Por Margarita Rodríguez Guerrero
La mañana del pasado miércoles 30 de abril, mientras en la sede del Congreso de Sinaloa en Culiacán, la diputada del PAN Roxana Rubio Valdez exigía justicia ante la violencia que ha cobrado la vida de 37 menores de edad en los últimos siete meses en el estado, al presentar una iniciativa para imponer penas de hasta 65 años de prisión a quienes cometan homicidios contra estos, en la localidad rural Eldorado del mismo municipio, 30 alumnos -de entre 6 y 10 años- de una escuela primaria se intoxicaban al beber agua envenenada con metanfetaminas y anfetaminas cuando festejaban el Día del Niño.
Estudios de laboratorio particulares revelaron que dichas drogas se encontraba en el organismo de los pequeños, según testimonios de padres de familia, reportaron medios locales y TvAzteca Culiacán.

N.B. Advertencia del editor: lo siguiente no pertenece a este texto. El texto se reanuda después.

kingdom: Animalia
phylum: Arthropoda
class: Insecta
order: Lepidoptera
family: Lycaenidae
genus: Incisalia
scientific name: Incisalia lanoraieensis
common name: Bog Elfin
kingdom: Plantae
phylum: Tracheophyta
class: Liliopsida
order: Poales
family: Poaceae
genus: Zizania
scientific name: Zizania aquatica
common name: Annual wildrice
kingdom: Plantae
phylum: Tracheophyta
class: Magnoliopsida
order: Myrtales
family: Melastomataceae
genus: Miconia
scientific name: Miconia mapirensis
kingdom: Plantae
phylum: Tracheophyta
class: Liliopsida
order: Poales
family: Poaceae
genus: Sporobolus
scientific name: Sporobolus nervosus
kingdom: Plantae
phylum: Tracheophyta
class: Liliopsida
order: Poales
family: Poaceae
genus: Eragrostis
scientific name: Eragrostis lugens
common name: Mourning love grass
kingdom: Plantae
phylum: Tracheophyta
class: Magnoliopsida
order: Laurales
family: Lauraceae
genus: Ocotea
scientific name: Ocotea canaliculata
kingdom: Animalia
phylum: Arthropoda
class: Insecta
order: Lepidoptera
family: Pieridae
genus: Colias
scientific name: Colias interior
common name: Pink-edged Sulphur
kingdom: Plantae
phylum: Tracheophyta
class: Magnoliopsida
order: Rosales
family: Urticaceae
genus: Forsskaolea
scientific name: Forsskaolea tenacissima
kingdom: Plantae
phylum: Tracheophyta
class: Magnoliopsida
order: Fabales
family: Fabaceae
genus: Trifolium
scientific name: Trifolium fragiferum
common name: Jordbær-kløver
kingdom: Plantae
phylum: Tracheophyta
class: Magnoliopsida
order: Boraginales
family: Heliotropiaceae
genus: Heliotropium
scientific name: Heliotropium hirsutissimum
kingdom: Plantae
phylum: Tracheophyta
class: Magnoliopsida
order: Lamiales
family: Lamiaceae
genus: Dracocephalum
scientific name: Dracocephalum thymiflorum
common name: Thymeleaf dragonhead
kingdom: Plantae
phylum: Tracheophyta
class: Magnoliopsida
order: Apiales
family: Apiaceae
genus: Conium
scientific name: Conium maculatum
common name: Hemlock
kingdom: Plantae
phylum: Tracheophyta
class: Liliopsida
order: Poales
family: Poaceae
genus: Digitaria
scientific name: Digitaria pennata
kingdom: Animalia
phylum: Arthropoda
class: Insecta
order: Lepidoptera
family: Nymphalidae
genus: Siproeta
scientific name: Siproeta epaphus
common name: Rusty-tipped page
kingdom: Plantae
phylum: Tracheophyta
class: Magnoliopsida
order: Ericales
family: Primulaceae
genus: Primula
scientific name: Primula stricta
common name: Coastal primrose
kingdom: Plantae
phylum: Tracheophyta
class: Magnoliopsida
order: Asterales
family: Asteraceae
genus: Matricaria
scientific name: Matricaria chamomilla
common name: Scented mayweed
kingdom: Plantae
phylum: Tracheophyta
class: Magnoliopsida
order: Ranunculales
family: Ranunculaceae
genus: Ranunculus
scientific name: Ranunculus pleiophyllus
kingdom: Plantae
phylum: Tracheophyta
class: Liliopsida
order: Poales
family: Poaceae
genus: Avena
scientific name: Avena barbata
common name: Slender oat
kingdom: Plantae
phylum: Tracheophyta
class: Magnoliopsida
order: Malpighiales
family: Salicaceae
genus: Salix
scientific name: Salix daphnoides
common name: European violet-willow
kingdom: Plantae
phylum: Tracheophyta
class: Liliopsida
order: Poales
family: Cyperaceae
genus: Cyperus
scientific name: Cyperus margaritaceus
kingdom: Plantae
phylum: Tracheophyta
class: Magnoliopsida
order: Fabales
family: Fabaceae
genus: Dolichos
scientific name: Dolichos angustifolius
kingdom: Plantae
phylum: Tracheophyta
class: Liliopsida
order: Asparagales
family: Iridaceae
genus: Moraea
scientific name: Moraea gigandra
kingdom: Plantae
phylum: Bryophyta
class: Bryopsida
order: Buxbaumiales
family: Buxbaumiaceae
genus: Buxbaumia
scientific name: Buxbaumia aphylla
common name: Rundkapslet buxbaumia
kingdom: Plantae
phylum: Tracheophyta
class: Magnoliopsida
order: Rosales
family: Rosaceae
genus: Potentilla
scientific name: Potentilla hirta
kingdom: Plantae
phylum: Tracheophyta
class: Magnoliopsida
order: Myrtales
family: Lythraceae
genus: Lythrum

“Movían mucho la lengua, estaban inquietos, sacaban mucha fuerza… la mía (hija) hasta se mordía la lengua, gesticulaciones anormales, su boca la enchuecaba, se pellizcaba la cara, tocaban muchas cosas, corrían, no durmieron, la mía imaginaba cosas”, declaró una madre de familia a Noticieristas.
Primero sospecharon que esas sustancias se encontraban en dulces y golosinas que comieron los chiquillos, quienes comenzaron a sentir mareos, náuseas, irritación, picazón, taquicardia, alucinaciones y algunos incluso perdieron el conocimiento, pero después los familiares coincidieron en que fueron vertidas en el agua de jamaica.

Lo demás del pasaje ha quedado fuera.